Hi guys, just a quick one.

Im working on a Mac with OSX 10.5 

Ive never had problems with google maps, but I go on today, and it does not want to work at all. Ive read about router problems and fire wall, but nothing seems to have changed here. 

Can you guys suggest anything to fix it?

Thanks in advance.


----------



## Nelson (8 Apr 2010)

weird.i was just on google maps and it wouldn't load.i'm on a pc with xp.


----------



## Dan Crawford (8 Apr 2010)

I had the same issue this morning pal. Prolly a ploy to get you to use Google Chrome LOL


----------



## Graeme Edwards (8 Apr 2010)

Its only happened today, which I find strange. Ive just updated my Mac and cleared the cache, but it still wont work.
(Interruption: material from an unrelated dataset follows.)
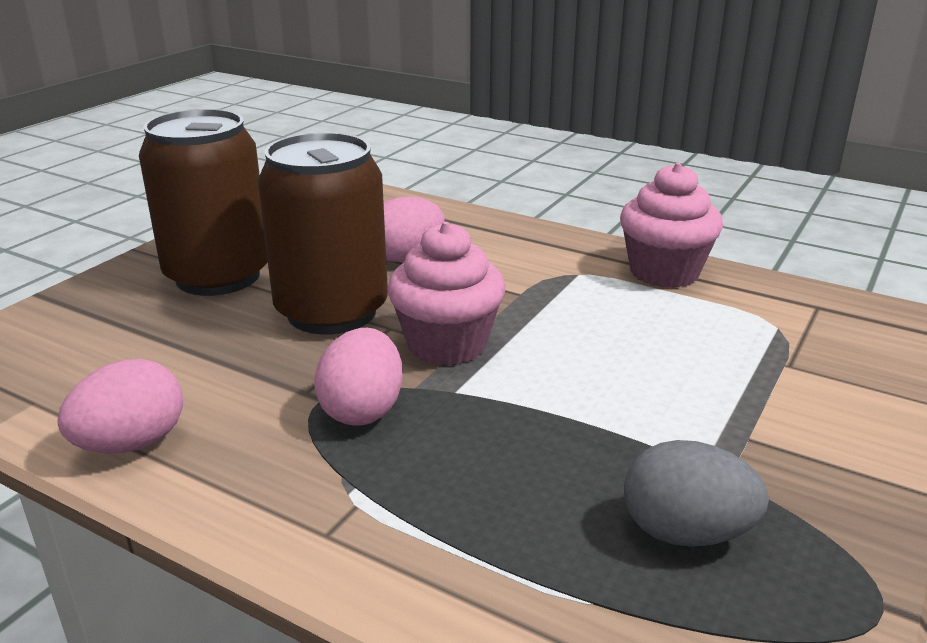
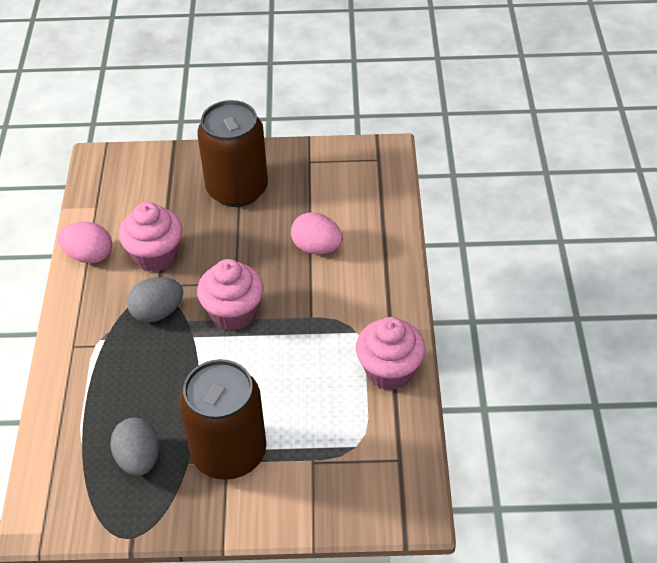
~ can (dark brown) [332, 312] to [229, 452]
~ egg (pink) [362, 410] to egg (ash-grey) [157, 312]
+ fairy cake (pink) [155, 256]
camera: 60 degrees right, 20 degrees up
Rubbish. Im trying to look for campsites and google maps is great for that.

Whats google Chrome?

So theres a few today then ?


Cheers.


----------



## Steve Smith (8 Apr 2010)

Not working for me either...


----------



## Dan Crawford (8 Apr 2010)

Have you tried using maps on your ipod touch? search a location then just type in campsites, it'll bring up any campsites near your location..
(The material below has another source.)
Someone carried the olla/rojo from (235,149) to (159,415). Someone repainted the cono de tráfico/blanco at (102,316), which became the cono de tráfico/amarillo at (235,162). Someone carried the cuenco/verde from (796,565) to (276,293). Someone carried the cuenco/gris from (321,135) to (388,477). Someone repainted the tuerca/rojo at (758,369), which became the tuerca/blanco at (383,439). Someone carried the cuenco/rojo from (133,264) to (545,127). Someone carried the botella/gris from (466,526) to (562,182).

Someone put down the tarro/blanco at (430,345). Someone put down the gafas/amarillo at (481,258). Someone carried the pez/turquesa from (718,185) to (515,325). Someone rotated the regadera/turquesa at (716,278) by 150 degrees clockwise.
Google chrome is Google's answer to Safari.


----------



## Steve Smith (8 Apr 2010)

I'm on SuSE Linux using Firefox btw   Just checked with a few mates around the country and they're having issues too.  Suspect something's broken at google :?


----------



## Tony Swinney (8 Apr 2010)

Google maps is not working for me on either Mac or PC - maybe they have issues  ?

Tony


----------



## Graeme Edwards (8 Apr 2010)

Very weird.

Its still not working on the Mac. Ill try the ipod now.......


----------



## John Starkey (8 Apr 2010)

Not working for me either,
john.


----------



## LondonDragon (8 Apr 2010)

Google finally crashed!! about time too lol


----------



## Graeme Edwards (8 Apr 2010)

Map app on the ipod works fine. 

Maps on the Mac does not respond what so ever. Not one little bit. Its always worked in the past,but not now. 

Stupid google.


----------



## tel (9 Apr 2010)

I am on 10.5 and maps is ok for me ...


----------



## Steve Smith (9 Apr 2010)

Working for me since yesterday evening


----------